Department of Computer Science, Rice University, Houston, Texas, United States of America.
Department of BioSciences, Rice University, Houston, Texas, United States of America.
PLoS Comput Biol. 2022 Jun 8;18(6):e1010216. doi: 10.1371/journal.pcbi.1010216. eCollection 2022 Jun.
Phylogenomic studies of prokaryotic taxa often assume conserved marker genes are homologous across their length. However, processes such as horizontal gene transfer or gene duplication and loss may disrupt this homology by recombining only parts of genes, causing gene fission or fusion. We show using simulation that it is necessary to delineate homology groups in a set of bacterial genomes without relying on gene annotations to define the boundaries of homologous regions. To solve this problem, we have developed a graph-based algorithm to partition a set of bacterial genomes into Maximal Homologous Groups of sequences (MHGs) where each MHG is a maximal set of maximum-length sequences which are homologous across the entire sequence alignment. We applied our algorithm to a dataset of 19 Enterobacteriaceae species and found that MHGs cover much greater proportions of genomes than markers and, relatedly, are less biased in terms of the functions of the genes they cover. We zoomed in on the correlation between each individual marker and their overlapping MHGs, and show that few phylogenetic splits supported by the markers are supported by the MHGs while many marker-supported splits are contradicted by the MHGs. A comparison of the species tree inferred from marker genes with the species tree inferred from MHGs suggests that the increased bias and lack of genome coverage by markers causes incorrect inferences as to the overall relationship between bacterial taxa.

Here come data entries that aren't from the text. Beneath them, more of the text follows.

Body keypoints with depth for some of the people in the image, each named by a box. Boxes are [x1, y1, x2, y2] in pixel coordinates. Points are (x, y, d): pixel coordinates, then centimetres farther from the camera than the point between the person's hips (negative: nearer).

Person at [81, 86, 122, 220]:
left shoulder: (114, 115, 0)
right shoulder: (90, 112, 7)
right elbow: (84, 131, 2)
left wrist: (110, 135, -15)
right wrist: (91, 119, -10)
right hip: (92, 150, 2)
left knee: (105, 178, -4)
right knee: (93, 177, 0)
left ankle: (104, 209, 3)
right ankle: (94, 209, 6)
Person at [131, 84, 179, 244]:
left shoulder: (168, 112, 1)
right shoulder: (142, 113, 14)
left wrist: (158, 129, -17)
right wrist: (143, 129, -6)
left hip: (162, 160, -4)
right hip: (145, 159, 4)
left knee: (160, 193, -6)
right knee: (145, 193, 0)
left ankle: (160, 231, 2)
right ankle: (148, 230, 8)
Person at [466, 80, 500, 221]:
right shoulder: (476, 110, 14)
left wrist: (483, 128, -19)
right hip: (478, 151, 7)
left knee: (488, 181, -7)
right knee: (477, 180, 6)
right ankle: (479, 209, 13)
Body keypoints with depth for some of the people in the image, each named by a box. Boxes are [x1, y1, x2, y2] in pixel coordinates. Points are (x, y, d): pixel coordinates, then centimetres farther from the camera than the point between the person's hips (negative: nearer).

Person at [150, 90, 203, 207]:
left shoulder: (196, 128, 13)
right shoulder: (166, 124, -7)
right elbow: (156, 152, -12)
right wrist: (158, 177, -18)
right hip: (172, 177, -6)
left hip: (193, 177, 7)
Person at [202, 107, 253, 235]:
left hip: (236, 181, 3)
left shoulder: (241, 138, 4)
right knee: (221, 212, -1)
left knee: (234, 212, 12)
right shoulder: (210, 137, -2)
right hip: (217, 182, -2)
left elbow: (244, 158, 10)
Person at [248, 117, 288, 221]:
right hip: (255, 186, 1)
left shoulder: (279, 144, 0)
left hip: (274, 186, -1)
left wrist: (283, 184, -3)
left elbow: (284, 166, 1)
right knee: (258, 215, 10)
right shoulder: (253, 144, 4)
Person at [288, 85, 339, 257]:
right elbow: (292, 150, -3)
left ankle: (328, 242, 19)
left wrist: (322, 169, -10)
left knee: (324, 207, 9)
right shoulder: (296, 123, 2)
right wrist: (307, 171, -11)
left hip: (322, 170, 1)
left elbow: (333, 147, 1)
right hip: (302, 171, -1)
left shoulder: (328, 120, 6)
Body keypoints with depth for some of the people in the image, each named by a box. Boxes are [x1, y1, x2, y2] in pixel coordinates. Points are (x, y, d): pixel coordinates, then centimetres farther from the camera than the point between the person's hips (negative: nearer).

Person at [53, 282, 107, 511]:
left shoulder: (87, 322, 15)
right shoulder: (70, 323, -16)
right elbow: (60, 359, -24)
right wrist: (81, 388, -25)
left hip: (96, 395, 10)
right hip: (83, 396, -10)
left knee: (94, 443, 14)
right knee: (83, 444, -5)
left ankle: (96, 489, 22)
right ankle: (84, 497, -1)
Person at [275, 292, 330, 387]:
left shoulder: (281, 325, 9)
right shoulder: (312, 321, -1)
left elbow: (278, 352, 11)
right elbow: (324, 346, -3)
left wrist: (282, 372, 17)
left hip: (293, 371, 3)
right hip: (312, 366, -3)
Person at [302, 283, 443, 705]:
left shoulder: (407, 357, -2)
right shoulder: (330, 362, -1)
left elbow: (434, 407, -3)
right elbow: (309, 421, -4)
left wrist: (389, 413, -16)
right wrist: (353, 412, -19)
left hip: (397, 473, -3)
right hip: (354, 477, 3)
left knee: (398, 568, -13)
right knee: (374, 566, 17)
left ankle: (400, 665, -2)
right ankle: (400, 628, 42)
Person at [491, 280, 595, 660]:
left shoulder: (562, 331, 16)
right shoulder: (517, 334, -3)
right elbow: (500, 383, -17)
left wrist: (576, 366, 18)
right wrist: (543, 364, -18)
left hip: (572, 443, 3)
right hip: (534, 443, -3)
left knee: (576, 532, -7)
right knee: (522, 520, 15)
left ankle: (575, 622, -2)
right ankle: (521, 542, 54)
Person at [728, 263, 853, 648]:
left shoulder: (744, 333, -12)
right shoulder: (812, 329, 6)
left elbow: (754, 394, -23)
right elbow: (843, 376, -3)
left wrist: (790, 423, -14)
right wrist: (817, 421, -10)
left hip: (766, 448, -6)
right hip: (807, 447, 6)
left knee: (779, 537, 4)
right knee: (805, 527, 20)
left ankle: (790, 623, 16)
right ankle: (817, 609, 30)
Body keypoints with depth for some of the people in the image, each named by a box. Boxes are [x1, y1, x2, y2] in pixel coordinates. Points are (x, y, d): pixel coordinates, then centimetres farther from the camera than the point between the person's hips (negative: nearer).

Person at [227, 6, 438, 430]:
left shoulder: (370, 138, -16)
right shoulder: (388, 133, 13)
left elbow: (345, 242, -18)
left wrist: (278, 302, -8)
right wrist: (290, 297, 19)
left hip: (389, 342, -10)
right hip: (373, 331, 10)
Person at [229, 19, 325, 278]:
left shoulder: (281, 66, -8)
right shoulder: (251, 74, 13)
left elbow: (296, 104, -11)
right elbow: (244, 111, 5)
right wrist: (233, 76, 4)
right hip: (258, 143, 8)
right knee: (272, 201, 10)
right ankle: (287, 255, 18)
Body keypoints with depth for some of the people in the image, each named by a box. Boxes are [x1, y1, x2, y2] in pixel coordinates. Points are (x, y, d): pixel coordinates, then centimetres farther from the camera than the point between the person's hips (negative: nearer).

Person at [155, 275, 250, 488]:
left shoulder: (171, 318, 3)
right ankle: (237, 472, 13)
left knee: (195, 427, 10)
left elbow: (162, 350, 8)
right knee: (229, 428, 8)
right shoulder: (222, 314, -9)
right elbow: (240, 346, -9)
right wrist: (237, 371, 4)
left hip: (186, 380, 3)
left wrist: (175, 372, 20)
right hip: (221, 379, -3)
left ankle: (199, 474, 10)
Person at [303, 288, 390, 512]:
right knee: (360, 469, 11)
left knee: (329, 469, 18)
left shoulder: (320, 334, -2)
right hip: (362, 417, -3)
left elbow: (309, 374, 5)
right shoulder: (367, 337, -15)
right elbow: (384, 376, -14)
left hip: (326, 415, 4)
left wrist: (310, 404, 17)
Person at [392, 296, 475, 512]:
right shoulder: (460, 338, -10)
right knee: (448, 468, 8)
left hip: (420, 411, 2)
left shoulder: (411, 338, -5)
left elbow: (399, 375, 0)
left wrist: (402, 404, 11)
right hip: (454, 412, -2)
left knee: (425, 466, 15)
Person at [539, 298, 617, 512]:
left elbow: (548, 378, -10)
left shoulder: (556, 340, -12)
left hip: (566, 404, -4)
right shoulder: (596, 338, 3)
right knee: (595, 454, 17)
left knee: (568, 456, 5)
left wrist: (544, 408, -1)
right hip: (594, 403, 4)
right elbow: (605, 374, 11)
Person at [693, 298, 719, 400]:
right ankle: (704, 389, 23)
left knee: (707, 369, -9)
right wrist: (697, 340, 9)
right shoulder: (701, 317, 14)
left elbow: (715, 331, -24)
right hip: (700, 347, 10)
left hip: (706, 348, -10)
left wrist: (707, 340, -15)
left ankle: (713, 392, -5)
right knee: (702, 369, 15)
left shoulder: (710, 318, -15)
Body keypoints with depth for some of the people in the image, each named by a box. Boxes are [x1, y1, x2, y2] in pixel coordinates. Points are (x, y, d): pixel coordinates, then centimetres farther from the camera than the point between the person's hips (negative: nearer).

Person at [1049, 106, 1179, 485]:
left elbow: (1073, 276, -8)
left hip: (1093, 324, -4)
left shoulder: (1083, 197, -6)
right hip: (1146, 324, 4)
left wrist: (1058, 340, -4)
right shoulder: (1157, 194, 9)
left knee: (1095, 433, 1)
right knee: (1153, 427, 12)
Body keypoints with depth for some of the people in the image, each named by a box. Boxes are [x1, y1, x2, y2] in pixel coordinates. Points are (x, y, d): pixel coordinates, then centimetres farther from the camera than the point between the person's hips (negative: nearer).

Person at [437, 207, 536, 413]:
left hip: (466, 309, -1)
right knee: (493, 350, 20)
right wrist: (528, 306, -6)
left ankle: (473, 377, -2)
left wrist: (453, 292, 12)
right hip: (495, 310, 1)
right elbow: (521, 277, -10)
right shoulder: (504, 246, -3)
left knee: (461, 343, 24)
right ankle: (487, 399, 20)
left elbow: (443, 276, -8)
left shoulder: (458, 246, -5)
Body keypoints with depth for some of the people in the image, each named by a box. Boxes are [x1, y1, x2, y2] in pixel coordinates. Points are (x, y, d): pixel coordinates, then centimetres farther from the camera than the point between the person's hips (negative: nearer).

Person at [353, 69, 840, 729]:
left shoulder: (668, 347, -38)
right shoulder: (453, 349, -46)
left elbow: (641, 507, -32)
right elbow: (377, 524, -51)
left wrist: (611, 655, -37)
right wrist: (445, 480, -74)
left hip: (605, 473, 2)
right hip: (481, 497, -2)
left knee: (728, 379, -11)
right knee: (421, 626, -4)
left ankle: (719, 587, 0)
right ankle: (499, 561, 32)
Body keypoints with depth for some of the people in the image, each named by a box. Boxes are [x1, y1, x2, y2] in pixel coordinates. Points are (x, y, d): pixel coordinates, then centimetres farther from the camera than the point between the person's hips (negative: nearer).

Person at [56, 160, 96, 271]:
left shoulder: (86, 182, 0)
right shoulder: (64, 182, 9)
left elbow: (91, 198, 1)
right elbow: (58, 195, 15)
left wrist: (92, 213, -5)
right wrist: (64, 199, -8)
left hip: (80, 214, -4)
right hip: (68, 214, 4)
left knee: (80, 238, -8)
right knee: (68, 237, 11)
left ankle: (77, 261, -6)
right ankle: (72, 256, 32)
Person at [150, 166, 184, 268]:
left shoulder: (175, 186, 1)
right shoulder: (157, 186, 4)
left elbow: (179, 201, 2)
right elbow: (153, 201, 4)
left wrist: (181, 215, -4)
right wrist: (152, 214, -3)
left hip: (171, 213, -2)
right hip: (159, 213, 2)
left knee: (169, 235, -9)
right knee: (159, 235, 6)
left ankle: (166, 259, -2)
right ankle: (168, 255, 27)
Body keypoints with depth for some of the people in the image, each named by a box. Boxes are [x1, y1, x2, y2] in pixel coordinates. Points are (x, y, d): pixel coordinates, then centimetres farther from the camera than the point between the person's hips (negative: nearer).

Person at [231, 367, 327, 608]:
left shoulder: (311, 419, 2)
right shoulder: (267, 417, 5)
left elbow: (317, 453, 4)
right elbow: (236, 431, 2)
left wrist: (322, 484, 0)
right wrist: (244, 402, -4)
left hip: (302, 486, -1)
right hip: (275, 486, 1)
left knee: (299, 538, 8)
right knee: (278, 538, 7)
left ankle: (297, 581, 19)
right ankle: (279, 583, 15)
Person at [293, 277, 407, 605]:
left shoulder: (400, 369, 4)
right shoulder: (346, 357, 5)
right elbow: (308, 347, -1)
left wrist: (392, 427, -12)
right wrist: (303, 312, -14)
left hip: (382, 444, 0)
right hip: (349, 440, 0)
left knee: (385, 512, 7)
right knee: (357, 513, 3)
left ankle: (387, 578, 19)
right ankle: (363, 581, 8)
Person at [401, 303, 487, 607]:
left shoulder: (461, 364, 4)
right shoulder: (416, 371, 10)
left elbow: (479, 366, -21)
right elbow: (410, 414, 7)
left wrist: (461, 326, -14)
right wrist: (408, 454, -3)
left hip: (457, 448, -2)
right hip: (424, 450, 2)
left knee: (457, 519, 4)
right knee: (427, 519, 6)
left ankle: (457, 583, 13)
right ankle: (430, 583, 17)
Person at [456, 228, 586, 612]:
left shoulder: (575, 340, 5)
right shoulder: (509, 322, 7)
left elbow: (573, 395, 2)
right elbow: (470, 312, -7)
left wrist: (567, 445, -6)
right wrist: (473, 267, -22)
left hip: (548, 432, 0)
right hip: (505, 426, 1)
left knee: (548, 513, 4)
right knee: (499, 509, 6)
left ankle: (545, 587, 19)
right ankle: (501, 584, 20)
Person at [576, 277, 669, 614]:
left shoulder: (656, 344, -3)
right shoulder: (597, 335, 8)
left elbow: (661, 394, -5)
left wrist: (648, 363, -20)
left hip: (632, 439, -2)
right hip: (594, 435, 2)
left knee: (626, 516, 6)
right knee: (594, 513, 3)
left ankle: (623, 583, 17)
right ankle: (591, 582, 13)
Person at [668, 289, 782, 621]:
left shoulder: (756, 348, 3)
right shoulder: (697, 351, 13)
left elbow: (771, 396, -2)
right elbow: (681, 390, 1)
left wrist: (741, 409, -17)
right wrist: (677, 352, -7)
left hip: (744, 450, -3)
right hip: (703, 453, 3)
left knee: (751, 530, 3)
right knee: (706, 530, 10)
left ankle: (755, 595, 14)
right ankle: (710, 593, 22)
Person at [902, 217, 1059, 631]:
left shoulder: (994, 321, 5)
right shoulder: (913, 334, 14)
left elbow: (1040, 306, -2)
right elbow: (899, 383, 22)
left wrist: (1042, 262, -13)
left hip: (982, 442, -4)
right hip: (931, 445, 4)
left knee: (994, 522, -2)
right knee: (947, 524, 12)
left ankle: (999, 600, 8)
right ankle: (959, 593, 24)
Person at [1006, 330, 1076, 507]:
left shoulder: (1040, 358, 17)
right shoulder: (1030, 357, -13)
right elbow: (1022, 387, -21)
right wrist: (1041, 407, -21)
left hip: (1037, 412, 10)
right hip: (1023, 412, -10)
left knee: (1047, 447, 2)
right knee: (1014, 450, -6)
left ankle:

对原核生物类群的系统基因组学研究通常假设保守的标记基因在其全长范围内是同源的。然而,水平基因转移或基因复制和丢失等过程可能通过仅重组基因的部分来破坏这种同源性,从而导致基因分裂或融合。我们通过模拟表明,有必要在不依赖基因注释来定义同源区域边界的情况下,在一组细菌基因组中划定同源性组。为了解决这个问题,我们开发了一种基于图的算法,将一组细菌基因组划分为最大同源序列组(Maximal Homologous Groups of sequences,MHGs),其中每个 MHG 是一组最大长度序列的最大集合,这些序列在整个序列比对中是同源的。我们将我们的算法应用于 19 种肠杆菌科物种的数据集,发现 MHGs 覆盖了基因组的更大比例,与标记物相比,它们的功能覆盖范围也不那么偏向。我们放大了每个单独标记与其重叠 MHG 之间的相关性,并表明,标记物支持的少数系统发育分裂得到了 MHG 的支持,而许多标记物支持的分裂则与 MHG 相矛盾。与从 MHGs 推断的物种树相比,从标记基因推断的物种树表明,标记物的增加偏差和缺乏基因组覆盖导致了对细菌类群之间整体关系的不正确推断。